Look through the data below and say how many of its lines contain "tree", adding nothing else.

▬▬▬

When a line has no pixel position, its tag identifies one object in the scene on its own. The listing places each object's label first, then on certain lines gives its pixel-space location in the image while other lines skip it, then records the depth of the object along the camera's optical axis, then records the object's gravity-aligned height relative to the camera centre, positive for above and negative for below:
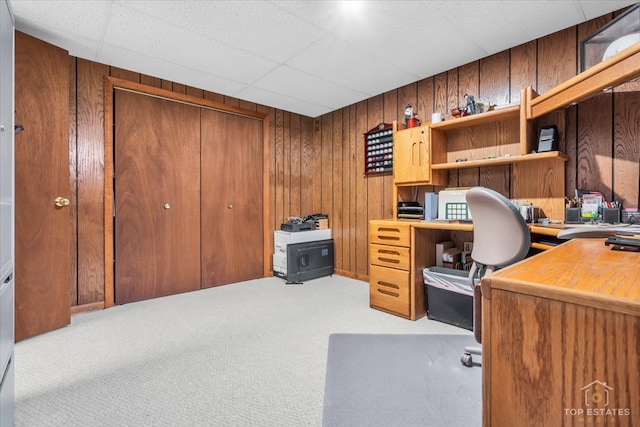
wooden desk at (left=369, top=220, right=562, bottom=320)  2.60 -0.42
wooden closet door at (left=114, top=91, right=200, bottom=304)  3.07 +0.17
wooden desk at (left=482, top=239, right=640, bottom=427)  0.57 -0.28
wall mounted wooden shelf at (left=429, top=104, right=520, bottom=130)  2.43 +0.81
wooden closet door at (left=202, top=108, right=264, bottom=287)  3.63 +0.18
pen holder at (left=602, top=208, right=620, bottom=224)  1.95 -0.02
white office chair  1.67 -0.12
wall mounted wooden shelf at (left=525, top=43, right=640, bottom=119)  1.54 +0.77
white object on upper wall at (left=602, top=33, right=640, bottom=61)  1.75 +1.01
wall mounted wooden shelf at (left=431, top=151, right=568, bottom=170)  2.20 +0.42
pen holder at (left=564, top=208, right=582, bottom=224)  2.14 -0.03
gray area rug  1.42 -0.93
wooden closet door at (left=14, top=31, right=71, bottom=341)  2.22 +0.19
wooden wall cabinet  2.89 +0.55
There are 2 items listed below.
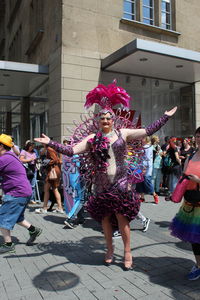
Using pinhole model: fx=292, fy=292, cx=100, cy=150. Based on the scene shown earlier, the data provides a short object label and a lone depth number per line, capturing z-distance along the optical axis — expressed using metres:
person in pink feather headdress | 3.52
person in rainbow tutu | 3.12
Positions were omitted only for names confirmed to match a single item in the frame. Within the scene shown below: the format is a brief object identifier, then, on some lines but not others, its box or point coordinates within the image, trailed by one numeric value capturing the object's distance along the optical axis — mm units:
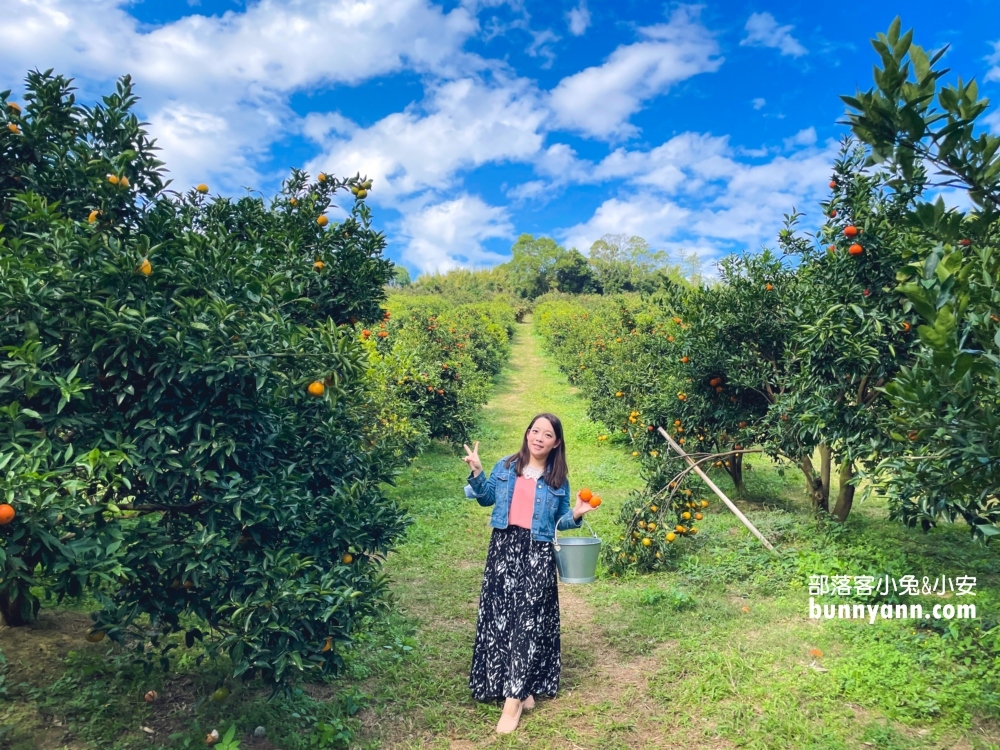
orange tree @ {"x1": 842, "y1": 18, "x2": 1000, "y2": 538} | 1967
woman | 3607
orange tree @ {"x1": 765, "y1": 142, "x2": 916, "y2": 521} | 4953
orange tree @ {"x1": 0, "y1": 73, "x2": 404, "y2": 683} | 2303
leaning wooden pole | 5801
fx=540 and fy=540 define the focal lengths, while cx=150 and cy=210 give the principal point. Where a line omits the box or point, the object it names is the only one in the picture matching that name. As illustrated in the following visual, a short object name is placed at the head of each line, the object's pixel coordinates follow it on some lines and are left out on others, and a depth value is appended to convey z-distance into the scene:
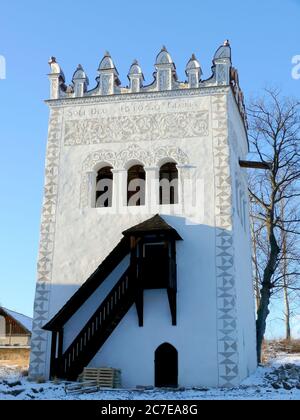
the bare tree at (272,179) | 22.59
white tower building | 15.72
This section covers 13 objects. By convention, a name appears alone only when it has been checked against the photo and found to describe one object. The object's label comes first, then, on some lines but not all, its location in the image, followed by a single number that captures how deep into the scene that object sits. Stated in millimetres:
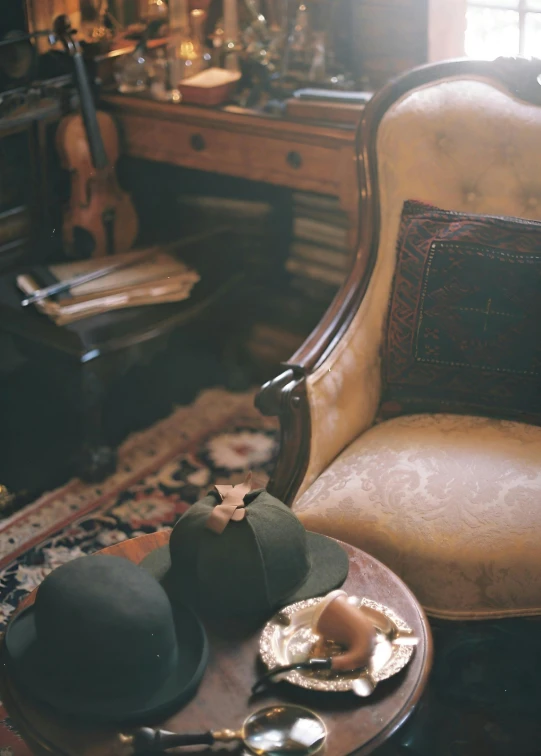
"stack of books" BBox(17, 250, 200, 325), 2332
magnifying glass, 994
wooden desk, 2338
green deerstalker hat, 1175
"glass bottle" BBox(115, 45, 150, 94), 2717
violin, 2582
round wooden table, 1016
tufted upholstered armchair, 1438
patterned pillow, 1644
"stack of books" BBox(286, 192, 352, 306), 2631
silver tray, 1087
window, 2486
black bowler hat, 1023
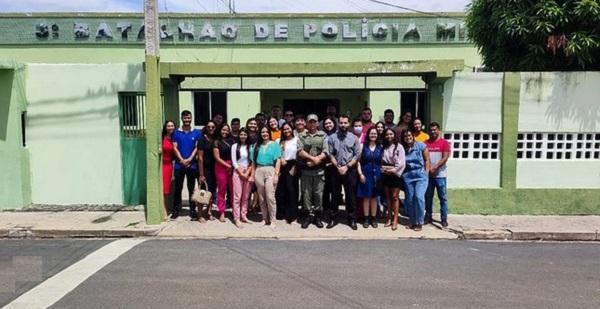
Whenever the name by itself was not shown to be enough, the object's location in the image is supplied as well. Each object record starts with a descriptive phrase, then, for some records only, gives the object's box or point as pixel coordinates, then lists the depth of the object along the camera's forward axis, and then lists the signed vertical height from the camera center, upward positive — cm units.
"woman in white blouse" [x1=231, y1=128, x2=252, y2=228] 850 -89
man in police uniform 819 -72
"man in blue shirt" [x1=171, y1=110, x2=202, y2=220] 880 -56
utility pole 816 -3
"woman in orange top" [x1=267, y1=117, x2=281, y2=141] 876 -23
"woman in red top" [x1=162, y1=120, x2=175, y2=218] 885 -64
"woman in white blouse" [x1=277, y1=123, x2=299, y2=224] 845 -94
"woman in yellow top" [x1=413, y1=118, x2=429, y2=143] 869 -29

▬▬▬

§ **Problem solution**: 4